27 Dec Dutch Artist Creates New Murals at CTC’s Center for Marine Conservation
This December, CTC collaborated with Dutch Artist Anne van Borselen to create new murals at our Center for Marine Conservation highlighting the beauty of our underwater environment. Anne is based in Amsterdam and is a frequent visitor to Bali. She was born in Surabaya in 1937. Painting runs in the family. Her mother, Emiria Soenassa was a famous Indonesian artist and her great-great grandfather from father’s side, J.W. can Borselen was a landscape painter of King William III from the Netherlands. Anne works with different artistic mediums and is known for her layered, freeform combinations of colors and motifs. We sat down with her and talked about her inspiration in making artworks.
- How long have you been working as an artist?
Since I was born. After school, my parents sent me to the art academy in The Hague and Rotterdam. When I was in Ibiza, I painted a lot there with my mother. She is a painter, too. We always organized to go together to paint. Well, that’s how I began becoming a painter.
- You are known for using different mediums in your art, for example you work with murals, ceramics, and canvas. Which medium do you prefer and what do you think about digital art?
Everything is ok for me. I don’t mind. I began painting on canvas, at the same time, I did it on the wall and ceramic. So, it’s not about which one that I prefer but which one that I like to do. This year, my daughter gave me an Ipad. It goes so fast for sketches or anything. We don’t need to prepare anything such as canvas, oil, materials, etc. All we needed to paint is already in there. I enjoyed painting digitally. But it’s just for ideas or sketches. Because my heart goes out to the paint with the canvas, oil, and all the materials.

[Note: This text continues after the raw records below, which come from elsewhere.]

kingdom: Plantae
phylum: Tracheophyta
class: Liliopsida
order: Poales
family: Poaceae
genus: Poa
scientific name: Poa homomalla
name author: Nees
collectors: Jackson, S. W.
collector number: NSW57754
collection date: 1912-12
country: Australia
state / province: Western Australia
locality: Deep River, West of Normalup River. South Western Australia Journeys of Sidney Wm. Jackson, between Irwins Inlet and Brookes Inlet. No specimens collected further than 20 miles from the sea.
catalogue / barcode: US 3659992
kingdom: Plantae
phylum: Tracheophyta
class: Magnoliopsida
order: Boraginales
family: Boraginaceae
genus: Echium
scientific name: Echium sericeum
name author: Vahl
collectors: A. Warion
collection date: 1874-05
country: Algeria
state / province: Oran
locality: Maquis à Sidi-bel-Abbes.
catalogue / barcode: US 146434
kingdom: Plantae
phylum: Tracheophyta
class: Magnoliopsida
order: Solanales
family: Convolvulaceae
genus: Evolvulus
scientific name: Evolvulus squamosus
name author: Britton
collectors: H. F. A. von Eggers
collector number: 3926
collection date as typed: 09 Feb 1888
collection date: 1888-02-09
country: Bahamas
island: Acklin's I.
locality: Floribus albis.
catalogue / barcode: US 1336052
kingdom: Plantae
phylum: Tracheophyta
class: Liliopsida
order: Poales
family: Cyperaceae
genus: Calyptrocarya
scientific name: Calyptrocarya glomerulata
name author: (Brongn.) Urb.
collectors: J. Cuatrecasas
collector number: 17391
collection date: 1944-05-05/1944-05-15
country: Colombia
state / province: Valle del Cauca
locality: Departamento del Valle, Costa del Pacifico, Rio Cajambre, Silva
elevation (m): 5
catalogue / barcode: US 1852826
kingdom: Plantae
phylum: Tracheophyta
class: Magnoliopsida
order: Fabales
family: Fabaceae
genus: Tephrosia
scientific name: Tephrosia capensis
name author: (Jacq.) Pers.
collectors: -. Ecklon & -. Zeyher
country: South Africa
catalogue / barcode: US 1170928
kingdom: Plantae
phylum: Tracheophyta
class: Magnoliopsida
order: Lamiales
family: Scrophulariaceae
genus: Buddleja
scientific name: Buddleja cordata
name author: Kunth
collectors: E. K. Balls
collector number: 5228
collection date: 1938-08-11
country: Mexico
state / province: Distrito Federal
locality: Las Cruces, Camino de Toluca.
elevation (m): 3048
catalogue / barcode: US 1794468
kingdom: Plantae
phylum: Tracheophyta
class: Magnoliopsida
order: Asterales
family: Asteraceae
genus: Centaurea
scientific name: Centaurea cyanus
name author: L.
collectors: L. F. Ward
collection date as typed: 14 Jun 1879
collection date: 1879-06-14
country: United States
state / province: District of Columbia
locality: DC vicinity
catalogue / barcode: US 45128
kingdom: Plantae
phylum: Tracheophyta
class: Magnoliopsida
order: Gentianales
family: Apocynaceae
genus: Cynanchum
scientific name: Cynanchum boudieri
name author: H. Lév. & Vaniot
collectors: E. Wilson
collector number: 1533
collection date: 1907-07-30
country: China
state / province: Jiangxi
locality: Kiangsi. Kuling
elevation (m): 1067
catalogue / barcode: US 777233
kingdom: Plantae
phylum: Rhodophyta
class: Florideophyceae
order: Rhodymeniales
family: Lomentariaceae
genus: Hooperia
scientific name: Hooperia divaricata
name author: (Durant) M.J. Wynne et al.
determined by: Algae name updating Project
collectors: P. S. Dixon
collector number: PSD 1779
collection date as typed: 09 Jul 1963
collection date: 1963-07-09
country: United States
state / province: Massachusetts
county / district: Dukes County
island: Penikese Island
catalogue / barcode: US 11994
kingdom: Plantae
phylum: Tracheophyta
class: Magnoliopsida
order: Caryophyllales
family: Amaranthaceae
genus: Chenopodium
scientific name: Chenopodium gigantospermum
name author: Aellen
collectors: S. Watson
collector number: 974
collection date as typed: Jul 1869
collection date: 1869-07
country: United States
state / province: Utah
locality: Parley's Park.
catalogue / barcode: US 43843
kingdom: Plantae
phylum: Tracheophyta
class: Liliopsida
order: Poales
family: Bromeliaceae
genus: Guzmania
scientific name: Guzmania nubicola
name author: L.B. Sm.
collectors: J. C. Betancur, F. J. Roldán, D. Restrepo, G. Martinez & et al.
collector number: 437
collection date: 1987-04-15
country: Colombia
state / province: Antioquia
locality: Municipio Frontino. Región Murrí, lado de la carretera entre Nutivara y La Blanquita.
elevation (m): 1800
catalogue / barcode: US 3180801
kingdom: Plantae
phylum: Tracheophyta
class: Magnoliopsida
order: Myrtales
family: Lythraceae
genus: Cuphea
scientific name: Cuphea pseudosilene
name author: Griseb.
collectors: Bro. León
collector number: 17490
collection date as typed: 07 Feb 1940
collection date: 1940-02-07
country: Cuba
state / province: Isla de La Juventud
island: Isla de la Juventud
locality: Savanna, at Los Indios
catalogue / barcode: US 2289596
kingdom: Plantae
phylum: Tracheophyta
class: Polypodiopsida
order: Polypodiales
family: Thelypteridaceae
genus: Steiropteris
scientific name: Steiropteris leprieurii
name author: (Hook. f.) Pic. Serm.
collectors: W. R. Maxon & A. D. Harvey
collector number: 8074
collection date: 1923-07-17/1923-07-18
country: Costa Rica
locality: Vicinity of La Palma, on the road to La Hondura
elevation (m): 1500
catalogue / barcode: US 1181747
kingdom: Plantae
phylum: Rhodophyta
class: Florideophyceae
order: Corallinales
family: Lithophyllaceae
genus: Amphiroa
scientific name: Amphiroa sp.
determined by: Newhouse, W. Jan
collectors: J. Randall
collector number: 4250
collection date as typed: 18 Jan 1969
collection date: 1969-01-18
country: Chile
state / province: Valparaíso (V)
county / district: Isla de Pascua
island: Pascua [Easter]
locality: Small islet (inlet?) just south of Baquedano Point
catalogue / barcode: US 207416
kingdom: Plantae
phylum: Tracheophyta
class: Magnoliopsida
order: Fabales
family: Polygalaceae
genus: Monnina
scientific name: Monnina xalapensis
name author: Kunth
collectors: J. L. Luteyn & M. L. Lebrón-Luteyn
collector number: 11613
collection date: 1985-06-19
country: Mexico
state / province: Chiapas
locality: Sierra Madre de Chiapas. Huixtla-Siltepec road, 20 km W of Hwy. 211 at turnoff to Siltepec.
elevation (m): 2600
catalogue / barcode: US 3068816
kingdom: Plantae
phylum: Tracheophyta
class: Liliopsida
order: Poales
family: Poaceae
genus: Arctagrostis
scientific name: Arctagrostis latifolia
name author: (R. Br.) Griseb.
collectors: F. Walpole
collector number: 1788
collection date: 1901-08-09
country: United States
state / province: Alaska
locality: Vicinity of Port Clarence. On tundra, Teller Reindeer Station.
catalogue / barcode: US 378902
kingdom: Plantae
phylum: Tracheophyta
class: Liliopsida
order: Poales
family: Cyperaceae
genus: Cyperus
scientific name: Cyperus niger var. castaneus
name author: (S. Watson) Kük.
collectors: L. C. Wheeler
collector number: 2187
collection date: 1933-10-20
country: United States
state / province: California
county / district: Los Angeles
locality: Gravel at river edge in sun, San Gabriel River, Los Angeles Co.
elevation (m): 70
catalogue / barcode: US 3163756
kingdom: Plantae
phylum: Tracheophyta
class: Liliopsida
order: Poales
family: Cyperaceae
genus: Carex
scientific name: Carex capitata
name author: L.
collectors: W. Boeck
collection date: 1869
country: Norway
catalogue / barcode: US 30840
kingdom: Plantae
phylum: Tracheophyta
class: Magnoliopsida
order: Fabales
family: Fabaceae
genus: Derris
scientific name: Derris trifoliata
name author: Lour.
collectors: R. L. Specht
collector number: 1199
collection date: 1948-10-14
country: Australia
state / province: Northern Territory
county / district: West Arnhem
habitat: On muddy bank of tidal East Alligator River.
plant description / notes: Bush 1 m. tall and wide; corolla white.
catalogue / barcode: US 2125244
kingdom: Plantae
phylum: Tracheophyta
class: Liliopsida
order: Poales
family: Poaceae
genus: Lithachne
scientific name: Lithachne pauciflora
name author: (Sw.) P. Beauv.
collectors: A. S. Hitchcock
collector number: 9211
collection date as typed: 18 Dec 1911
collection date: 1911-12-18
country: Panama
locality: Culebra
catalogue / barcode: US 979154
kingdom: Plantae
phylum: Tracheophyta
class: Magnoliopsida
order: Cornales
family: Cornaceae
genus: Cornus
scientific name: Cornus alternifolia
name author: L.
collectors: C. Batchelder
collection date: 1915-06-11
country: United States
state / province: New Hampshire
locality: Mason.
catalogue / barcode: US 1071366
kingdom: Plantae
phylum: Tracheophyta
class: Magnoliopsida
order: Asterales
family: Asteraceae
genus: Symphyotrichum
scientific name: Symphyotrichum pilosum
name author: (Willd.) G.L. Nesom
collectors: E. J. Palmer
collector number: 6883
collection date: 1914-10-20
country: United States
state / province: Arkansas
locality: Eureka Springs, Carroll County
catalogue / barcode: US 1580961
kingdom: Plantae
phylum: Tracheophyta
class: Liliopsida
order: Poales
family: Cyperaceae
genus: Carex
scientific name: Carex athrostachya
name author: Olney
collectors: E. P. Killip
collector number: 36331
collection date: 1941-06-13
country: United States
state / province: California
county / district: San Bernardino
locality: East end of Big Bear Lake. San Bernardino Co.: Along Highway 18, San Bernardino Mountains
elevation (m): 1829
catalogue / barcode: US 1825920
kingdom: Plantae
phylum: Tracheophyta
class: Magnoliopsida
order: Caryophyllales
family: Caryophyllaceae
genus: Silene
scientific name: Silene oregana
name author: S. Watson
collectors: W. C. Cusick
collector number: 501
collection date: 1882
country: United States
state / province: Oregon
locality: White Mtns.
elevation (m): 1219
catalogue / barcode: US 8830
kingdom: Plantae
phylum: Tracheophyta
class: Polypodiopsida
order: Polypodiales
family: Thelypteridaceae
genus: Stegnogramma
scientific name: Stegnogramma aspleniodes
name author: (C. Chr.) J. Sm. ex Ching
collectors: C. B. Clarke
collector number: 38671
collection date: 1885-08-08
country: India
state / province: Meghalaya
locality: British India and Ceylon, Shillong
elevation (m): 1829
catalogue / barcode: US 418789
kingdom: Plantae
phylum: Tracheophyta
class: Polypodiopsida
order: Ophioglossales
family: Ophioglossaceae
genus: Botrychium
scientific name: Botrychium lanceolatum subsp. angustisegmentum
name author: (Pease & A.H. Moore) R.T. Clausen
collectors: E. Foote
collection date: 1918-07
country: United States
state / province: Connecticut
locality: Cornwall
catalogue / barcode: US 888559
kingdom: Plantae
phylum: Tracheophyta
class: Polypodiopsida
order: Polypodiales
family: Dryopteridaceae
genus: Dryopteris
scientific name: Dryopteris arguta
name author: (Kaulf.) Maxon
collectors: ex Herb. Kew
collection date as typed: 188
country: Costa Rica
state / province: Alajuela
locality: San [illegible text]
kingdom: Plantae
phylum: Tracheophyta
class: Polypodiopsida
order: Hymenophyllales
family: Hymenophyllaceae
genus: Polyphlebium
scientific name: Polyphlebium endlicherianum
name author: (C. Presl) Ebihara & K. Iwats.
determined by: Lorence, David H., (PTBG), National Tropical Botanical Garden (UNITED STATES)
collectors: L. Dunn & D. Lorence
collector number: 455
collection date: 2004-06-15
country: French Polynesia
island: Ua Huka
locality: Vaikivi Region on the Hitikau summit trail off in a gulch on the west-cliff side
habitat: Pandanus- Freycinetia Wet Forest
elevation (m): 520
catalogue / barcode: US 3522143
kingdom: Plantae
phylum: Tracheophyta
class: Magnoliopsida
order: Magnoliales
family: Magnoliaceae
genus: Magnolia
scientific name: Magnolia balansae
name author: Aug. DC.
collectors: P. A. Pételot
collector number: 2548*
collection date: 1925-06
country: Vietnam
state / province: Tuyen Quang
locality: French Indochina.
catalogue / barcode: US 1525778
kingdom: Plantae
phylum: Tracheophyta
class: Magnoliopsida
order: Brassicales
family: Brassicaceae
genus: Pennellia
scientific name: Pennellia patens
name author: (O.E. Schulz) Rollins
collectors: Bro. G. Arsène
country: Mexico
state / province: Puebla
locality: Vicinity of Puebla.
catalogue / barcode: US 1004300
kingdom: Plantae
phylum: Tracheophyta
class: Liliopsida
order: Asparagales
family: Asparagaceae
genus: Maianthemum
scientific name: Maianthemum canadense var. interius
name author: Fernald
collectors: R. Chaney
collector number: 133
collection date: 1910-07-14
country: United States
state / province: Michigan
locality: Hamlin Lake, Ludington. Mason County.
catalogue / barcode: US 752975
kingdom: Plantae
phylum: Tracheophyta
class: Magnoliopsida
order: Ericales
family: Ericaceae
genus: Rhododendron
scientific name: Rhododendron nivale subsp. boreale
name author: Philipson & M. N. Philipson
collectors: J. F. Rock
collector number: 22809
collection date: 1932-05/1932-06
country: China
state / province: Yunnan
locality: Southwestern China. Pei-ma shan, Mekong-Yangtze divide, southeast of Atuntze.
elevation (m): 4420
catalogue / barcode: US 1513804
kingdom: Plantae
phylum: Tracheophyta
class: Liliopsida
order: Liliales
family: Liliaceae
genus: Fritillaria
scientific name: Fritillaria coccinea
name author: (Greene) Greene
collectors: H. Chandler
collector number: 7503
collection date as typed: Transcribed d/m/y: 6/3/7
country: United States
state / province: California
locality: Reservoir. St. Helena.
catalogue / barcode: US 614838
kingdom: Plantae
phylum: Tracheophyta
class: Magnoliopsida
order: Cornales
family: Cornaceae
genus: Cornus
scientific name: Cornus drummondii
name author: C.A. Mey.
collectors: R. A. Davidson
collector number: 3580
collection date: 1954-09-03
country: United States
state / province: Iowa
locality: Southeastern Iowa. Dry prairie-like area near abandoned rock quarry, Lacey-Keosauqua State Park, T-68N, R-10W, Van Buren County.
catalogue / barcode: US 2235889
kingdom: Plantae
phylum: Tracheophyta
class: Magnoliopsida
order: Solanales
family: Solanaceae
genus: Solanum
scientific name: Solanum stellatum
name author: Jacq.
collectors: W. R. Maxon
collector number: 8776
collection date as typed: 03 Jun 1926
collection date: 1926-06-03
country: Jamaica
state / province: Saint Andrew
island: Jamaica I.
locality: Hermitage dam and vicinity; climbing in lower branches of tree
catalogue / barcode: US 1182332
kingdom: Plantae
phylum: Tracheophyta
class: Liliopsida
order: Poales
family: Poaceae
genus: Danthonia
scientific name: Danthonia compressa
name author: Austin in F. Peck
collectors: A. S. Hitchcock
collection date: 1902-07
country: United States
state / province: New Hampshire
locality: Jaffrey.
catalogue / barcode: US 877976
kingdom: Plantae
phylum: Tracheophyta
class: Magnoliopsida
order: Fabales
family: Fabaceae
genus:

- What inspires you to create art and what is your inspiration for creating these artworks at CTC’s Center for Marine Conservation?
People and landscapes. I like to see the expression of people thinking, walking, smiling, etc. It’s captured on my head then it’s nice to make it a portrait. When I was young, I snorkeled a lot. I’d like to see the corals, fishes, and the sun in the sea. When Rili (ref Rili Djohani, CTC Executive Director) asked me to paint on CTC’s wall, I’d like to bring my memories in my head back and make it real. I painted a coral on the front wall and on the other side it could be a fish. So, people will see corals when they come and fish when they leave.
- What is your process for creating an artwork?
I do it directly on canvas or other medium. I see the inspiration in my head, then my hand does it.
- How has your style changed over time?
Not so much. Even if it’s different, everybody can see it was Anne. It is because of the way I brush. It was influenced by my mother. I learned a lot from her about the way to see people at the moment and make it a portrait. My favorite artist is Picasso. Because he loves to do ceramics, he loves to do everything that he wants such as abstract, figurative, etc.
- What do you think about this statement, “Art is important to society”?
Art is important to give another view of life.
- What do you expect from the audiences when they see your artwork?
I let people have fantasies about my work. Let them think about their way of looking at my work. The important thing is to let the audience think what they think.
View Anne’s work at CTC’s Center for Marine Conservation, Jalan Betngandang II, 88-89, Sanur, Bali from Monday-Sunday, 9am-5pm.